● DOCUMENT SECTION

Here's a video of the announcement:
https://youtu.be/w5EIjwn1g6k
Despite repeated stops to check on his condition, the van driver and other officers never belted him in, she said, at times leaving him facedown on the van floor with his hands behind him.
Mr. Gray’s condition deteriorated, she said, as officers repeatedly ignored his pleas for medical attention and ignored obvious signs that he was......in distress. At one point, she said, when an officer attempted to check on him, he was completely unresponsive — yet no action was taken. He died of his injuries a week later.
Lt. Brian W. Rice was charged with manslaughter, assault, misconduct in office and false imprisonment. Officer William G. Porter and Sgt. Alicia D. White were each charged with manslaughter, assault and misconduct in office. Officers Edward M. Nero and Garrett E. Miller were charged with assault, misconduct in office and false imprisonment.
What His Death Means
The exact legal turn for Mr. Gray's death is depraved heart murder. Depraved-heart murder, also known as depraved-indifference murder, is an American legal term for an action that demonstrates a "callous disregard for human life" and results in death. In most states, depraved-heart killings constitute second-degree murder.
Internal medicine professional Dave Belk speculates that Gray likely suffered a hyperextension injury, telling ThinkProgress that the damage done to Gray’s spine would require an untold amount of force.
“Freddie Gray didn’t stand up in the back of that van and twist his back,” Belk said. “What it would take to break a person’s spine is heavy trauma. The spine is so guarded, so an injury like his would take a lot of force like jumping from a second floor building or getting hit by a motor vehicle. It doesn’t just happen out of nowhere.”

● WORK INSTRUCTION
In the text on Freddie Gray's death, please state what Officers Edward M. Nero and Garrett E. Miller were charged with.

● ENTRIES SHOWN
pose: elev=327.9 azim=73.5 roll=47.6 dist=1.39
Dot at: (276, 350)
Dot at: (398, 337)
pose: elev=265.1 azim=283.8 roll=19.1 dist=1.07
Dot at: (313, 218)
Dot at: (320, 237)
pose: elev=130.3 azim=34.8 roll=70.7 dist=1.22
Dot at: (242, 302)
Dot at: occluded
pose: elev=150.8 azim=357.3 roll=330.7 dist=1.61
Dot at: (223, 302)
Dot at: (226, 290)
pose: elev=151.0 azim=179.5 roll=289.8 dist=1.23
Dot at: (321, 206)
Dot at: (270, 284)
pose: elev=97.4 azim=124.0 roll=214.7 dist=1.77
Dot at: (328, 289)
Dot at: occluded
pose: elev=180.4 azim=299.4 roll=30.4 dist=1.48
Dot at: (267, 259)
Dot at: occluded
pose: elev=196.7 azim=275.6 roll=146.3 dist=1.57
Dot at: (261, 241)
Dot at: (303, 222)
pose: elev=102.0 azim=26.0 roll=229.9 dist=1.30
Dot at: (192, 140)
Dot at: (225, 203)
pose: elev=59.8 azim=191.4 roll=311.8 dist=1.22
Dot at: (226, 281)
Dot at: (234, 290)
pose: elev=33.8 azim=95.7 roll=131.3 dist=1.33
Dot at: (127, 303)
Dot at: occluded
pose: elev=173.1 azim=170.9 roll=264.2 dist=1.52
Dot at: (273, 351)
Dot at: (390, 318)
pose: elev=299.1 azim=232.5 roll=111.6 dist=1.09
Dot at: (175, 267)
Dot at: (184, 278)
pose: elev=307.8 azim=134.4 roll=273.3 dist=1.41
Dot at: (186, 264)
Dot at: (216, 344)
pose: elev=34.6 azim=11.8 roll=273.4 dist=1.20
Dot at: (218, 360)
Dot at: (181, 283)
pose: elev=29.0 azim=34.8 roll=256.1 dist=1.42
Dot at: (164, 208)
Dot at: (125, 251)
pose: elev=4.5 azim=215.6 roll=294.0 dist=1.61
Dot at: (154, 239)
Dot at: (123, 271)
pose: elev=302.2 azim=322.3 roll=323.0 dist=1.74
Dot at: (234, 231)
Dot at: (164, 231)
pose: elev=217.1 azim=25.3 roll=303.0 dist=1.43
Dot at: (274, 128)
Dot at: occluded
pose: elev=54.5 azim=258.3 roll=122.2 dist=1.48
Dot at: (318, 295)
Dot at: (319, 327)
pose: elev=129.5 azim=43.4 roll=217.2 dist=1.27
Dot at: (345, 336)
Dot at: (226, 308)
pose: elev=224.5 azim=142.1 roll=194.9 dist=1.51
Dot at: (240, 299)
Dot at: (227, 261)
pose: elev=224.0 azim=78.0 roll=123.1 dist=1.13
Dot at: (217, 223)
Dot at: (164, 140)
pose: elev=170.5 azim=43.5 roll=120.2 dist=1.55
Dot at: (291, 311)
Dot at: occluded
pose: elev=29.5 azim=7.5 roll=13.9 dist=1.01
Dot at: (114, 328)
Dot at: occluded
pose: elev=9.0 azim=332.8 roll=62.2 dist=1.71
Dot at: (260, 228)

● RESULT
Assault, misconduct in office and false imprisonment.